- Kiedy robiłam z tobą pierwszy wywiad w 2006 roku przed walką z Briggsem, zapytałeś mnie, ile mi płacą za wywiad. Zapewniam cię, moje zarobki od tego czasu nie wzrosły. Ale twoje chyba znacznie.
- (śmiech) Serio, o to cię pytałem? Nie pamiętam nawet. Wiesz, jeśli teraz chcesz się w zamian dowiedzieć, ile dostanę za walkę z Kliczką, to ci nie powiem, gdyż... dokładnie nie wiem. Media wyliczają mi pieniądze, ale mijają się z prawdą. Wszystko zależy od wpływów z transmisji. Pewne tylko jest, że mówimy o sumach szęściozerowych i że mamy z Kliczką procentowy układ.
Przeczytaj koniecznie: Trener Władymira Kliczko - Emanuel Steward: Nie potrafię sobie tego wyobrazić, żeby walka odbyła się w Polsce
- Za tamtą walkę z Briggsem ile dostałeś?
- Kilkadziesiąt tysięcy dolarów. A za swoją pierwszą walkę zawodową - pięć tysięcy dolarów. To było w 1999 roku. Ale tak naprawdę na tę wielką wypłatę i walkę z Kliczką pracuję od 13. roku życia, kiedy zacząłem trenować boks. To ciężka harówka.
- Ale udało ci się.
- Tak, złożyło się na to wiele czynników: szczęście, pomoc Boża, talent, ciężka praca i spotkanie na swej drodze właściwych ludzi.
- Walka z Kliczką ma być pierwszą pokazywaną w Polsce w systemie pay-per-view (płać za oglądanie). Wielu kibicom to się nie podoba. Co ty o tym sądzisz?
- To pytanie powinno być skierowane do moich promotorów i telewizji Polsat. Oni podejmowali w tej sprawie decyzje. Polsat już od dłuższego czasu przygotowuje się do tego systemu, a moja walka z Kliczką ma być pierwszą transmitowaną w ten sposób.

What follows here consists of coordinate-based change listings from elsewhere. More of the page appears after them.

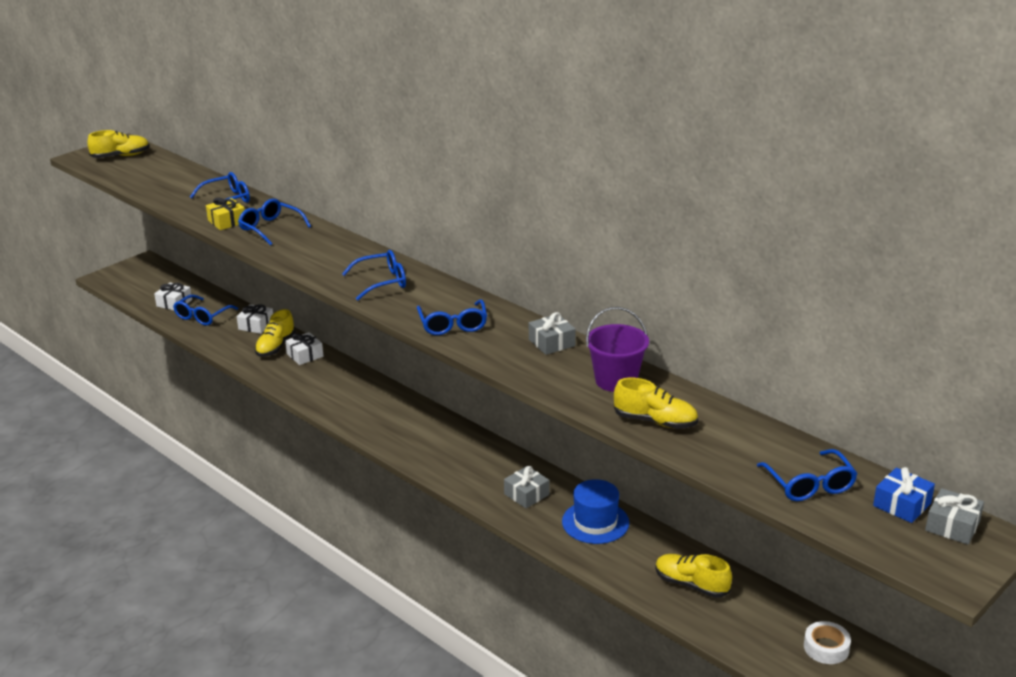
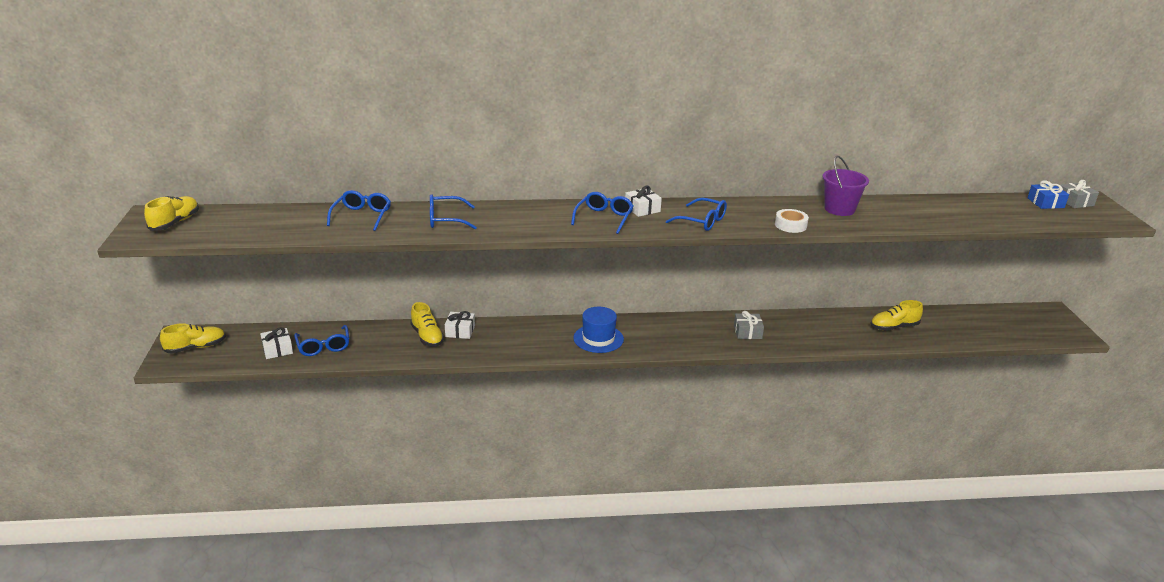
camera: 50 degrees left, 0 degrees up
yellow gift [206,197,245,230] -> none
white gift [237,304,273,334] -> white gift moved to [625,186,662,217]
grey gift [529,312,576,355] -> none
blue hat [562,479,629,544] -> blue hat moved to [573,307,624,353]
yellow shoe [614,378,698,429] -> yellow shoe moved to [160,323,226,354]
blue glasses [757,449,858,501] -> none
white tape [804,621,851,664] -> white tape moved to [775,209,809,233]

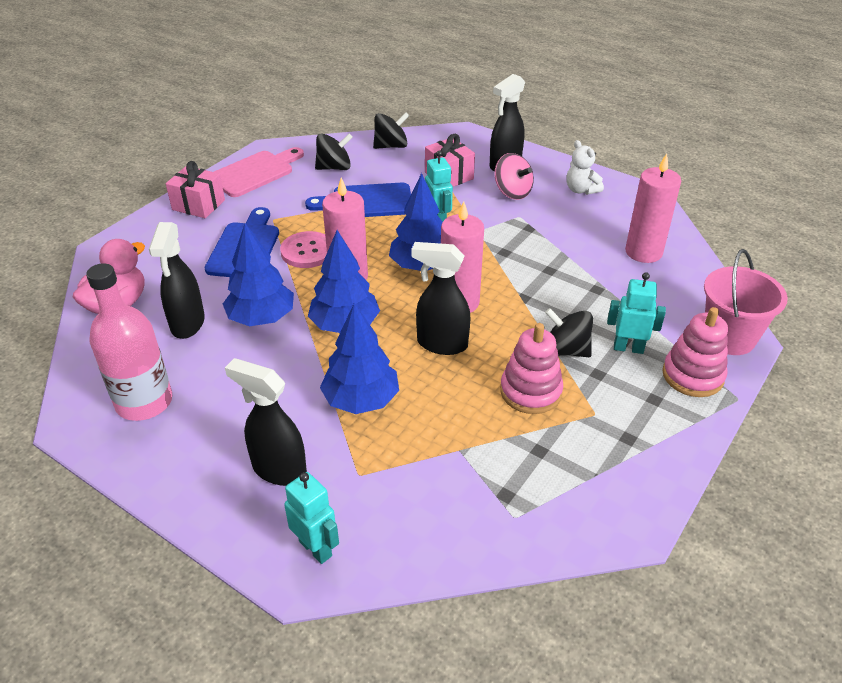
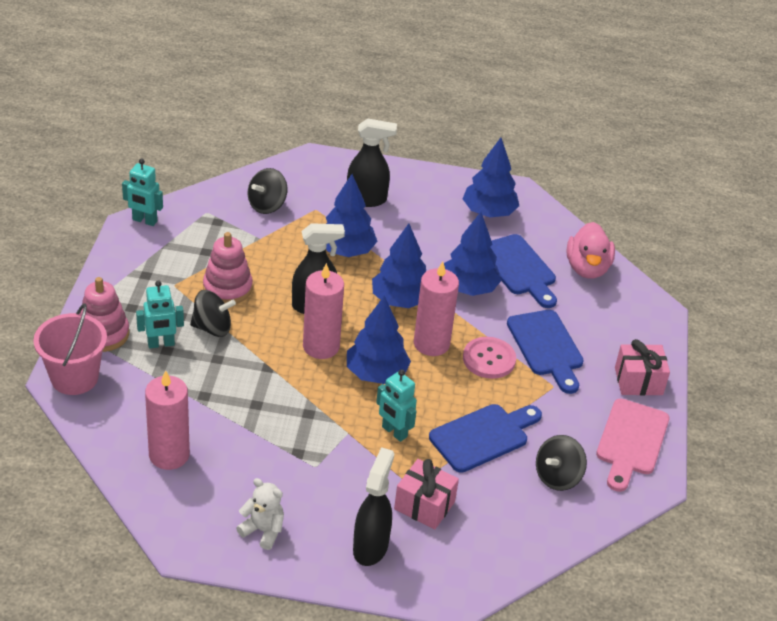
camera: 150 degrees right, 0 degrees up
pink bottle [86,263,172,421] -> blue tree [463,138,519,218]
black spray bottle [149,222,205,339] -> blue cutting board [491,234,557,308]
turquoise robot [284,472,339,564] -> turquoise robot moved to [122,159,163,226]
black spinning top [373,112,409,149] -> black spinning top moved to [248,168,288,214]
pink spinning top [495,153,534,200] -> none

- Wróciłeś już na salę treningową?
- Tak, ja długo w bezczynności nie wytrzymam. Nosi mnie już po dwóch tygodniach. Ćwiczę do dwóch godzin dziennie, biegam, trochę boksuję.
- Ostatnio podobno stwierdziłeś, że po walce z Kliczką kończysz karierę, jesteś już zmęczony boksem?
- Chyba mnie źle zrozumiano. Tak naprawdę to dopiero po tej walce zacznie się dla mnie bokserska kariera w wadze ciężkiej. Wszystko przede mną, byleby zdrowie dopisało.
- Kiedy wybierasz się do Polski?
- Na pewno będę tam kilka razy, aby uczestniczyć w wydarzeniach promujących walkę z Kliczką. Póki co niedługo przylatuje do mnie mama, pobędzie z nami około miesiąca. Bardzo się cieszę, gdyż dawno jej nie widziałem i stęskniłem się za nią. Jest świetną kucharką, uwielbiam jej przysmaki, szczególnie bomby. Czyli duże kulki z serem i ziemniakami. Palce lizać!
Jak się dowiedzieliśmy, Tomasz Adamek zmienił jednak swoje plany i zamierza wystąpić w kwietniu na ringu w Polsce.